WHAT IS EXPECTED :: Each record below has to be printed verbatim.

INPUT FOR THIS TASK ::
- - -

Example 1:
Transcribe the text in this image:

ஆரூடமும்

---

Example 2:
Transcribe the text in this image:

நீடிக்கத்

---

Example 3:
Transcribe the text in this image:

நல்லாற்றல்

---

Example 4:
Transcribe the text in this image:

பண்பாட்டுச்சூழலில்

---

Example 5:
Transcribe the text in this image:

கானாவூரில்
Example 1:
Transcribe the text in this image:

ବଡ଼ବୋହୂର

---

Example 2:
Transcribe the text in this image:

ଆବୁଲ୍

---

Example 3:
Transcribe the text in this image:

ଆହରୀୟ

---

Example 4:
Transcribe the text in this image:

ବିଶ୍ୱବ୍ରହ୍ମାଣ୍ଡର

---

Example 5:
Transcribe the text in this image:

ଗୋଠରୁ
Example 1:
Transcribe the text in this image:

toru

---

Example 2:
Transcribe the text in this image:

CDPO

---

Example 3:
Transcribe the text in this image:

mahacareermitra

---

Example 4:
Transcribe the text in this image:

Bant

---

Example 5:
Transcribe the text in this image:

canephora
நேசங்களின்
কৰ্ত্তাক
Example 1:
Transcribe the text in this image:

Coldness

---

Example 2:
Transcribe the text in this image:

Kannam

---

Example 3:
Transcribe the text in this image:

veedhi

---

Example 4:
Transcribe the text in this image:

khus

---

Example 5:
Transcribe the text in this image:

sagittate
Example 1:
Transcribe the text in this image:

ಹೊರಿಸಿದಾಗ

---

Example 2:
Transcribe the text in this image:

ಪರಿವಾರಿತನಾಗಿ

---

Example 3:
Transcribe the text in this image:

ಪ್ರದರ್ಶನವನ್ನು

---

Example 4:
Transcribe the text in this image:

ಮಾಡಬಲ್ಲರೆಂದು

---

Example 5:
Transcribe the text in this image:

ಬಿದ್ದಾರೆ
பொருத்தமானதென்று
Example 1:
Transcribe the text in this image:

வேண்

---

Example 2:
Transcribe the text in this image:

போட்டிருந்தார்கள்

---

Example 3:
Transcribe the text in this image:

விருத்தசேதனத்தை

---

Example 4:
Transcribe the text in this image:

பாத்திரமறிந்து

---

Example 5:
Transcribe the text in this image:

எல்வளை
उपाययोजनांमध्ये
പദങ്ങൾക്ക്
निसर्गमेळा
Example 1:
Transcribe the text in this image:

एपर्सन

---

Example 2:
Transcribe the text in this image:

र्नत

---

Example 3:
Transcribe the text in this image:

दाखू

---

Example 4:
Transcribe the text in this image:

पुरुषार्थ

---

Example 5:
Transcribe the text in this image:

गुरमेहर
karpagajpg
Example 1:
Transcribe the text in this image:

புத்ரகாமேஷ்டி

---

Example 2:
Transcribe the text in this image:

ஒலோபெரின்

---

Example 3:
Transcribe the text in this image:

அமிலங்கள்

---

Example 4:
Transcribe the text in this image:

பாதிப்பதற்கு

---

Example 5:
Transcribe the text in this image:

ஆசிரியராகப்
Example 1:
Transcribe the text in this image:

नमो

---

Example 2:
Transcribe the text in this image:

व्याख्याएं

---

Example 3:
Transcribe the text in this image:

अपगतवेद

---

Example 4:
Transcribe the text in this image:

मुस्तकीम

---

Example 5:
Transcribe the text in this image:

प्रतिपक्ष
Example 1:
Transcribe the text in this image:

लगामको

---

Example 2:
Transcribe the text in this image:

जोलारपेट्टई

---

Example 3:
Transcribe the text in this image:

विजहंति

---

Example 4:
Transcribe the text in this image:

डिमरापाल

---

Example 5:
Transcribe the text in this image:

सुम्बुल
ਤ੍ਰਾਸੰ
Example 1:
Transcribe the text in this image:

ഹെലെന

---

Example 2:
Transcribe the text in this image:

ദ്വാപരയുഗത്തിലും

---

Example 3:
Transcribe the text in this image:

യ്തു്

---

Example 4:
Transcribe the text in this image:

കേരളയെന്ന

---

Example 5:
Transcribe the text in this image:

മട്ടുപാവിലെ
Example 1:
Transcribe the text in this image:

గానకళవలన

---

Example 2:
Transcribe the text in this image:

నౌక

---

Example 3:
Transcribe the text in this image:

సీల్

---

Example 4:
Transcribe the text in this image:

- - -

YOUR SOLUTION ::
Example 1:
Transcribe the text in this image:

ஆரூடமும்

---

Example 2:
Transcribe the text in this image:

நீடிக்கத்

---

Example 3:
Transcribe the text in this image:

நல்லாற்றல்

---

Example 4:
Transcribe the text in this image:

பண்பாட்டுச்சூழலில்

---

Example 5:
Transcribe the text in this image:

கானாவூரில்
Example 1:
Transcribe the text in this image:

ବଡ଼ବୋହୂର

---

Example 2:
Transcribe the text in this image:

ଆବୁଲ୍

---

Example 3:
Transcribe the text in this image:

ଆହରୀୟ

---

Example 4:
Transcribe the text in this image:

ବିଶ୍ୱବ୍ରହ୍ମାଣ୍ଡର

---

Example 5:
Transcribe the text in this image:

ଗୋଠରୁ
Example 1:
Transcribe the text in this image:

toru

---

Example 2:
Transcribe the text in this image:

CDPO

---

Example 3:
Transcribe the text in this image:

mahacareermitra

---

Example 4:
Transcribe the text in this image:

Bant

---

Example 5:
Transcribe the text in this image:

canephora
நேசங்களின்
কৰ্ত্তাক
Example 1:
Transcribe the text in this image:

Coldness

---

Example 2:
Transcribe the text in this image:

Kannam

---

Example 3:
Transcribe the text in this image:

veedhi

---

Example 4:
Transcribe the text in this image:

khus

---

Example 5:
Transcribe the text in this image:

sagittate
Example 1:
Transcribe the text in this image:

ಹೊರಿಸಿದಾಗ

---

Example 2:
Transcribe the text in this image:

ಪರಿವಾರಿತನಾಗಿ

---

Example 3:
Transcribe the text in this image:

ಪ್ರದರ್ಶನವನ್ನು

---

Example 4:
Transcribe the text in this image:

ಮಾಡಬಲ್ಲರೆಂದು

---

Example 5:
Transcribe the text in this image:

ಬಿದ್ದಾರೆ
பொருத்தமானதென்று
Example 1:
Transcribe the text in this image:

வேண்

---

Example 2:
Transcribe the text in this image:

போட்டிருந்தார்கள்

---

Example 3:
Transcribe the text in this image:

விருத்தசேதனத்தை

---

Example 4:
Transcribe the text in this image:

பாத்திரமறிந்து

---

Example 5:
Transcribe the text in this image:

எல்வளை
उपाययोजनांमध्ये
പദങ്ങൾക്ക്
निसर्गमेळा
Example 1:
Transcribe the text in this image:

एपर्सन

---

Example 2:
Transcribe the text in this image:

र्नत

---

Example 3:
Transcribe the text in this image:

दाखू

---

Example 4:
Transcribe the text in this image:

पुरुषार्थ

---

Example 5:
Transcribe the text in this image:

गुरमेहर
karpagajpg
Example 1:
Transcribe the text in this image:

புத்ரகாமேஷ்டி

---

Example 2:
Transcribe the text in this image:

ஒலோபெரின்

---

Example 3:
Transcribe the text in this image:

அமிலங்கள்

---

Example 4:
Transcribe the text in this image:

பாதிப்பதற்கு

---

Example 5:
Transcribe the text in this image:

ஆசிரியராகப்
Example 1:
Transcribe the text in this image:

नमो

---

Example 2:
Transcribe the text in this image:

व्याख्याएं

---

Example 3:
Transcribe the text in this image:

अपगतवेद

---

Example 4:
Transcribe the text in this image:

मुस्तकीम

---

Example 5:
Transcribe the text in this image:

प्रतिपक्ष
Example 1:
Transcribe the text in this image:

लगामको

---

Example 2:
Transcribe the text in this image:

जोलारपेट्टई

---

Example 3:
Transcribe the text in this image:

विजहंति

---

Example 4:
Transcribe the text in this image:

डिमरापाल

---

Example 5:
Transcribe the text in this image:

सुम्बुल
ਤ੍ਰਾਸੰ
Example 1:
Transcribe the text in this image:

ഹെലെന

---

Example 2:
Transcribe the text in this image:

ദ്വാപരയുഗത്തിലും

---

Example 3:
Transcribe the text in this image:

യ്തു്

---

Example 4:
Transcribe the text in this image:

കേരളയെന്ന

---

Example 5:
Transcribe the text in this image:

മട്ടുപാവിലെ
Example 1:
Transcribe the text in this image:

గానకళవలన

---

Example 2:
Transcribe the text in this image:

నౌక

---

Example 3:
Transcribe the text in this image:

సీల్

---

Example 4:
Transcribe the text in this image:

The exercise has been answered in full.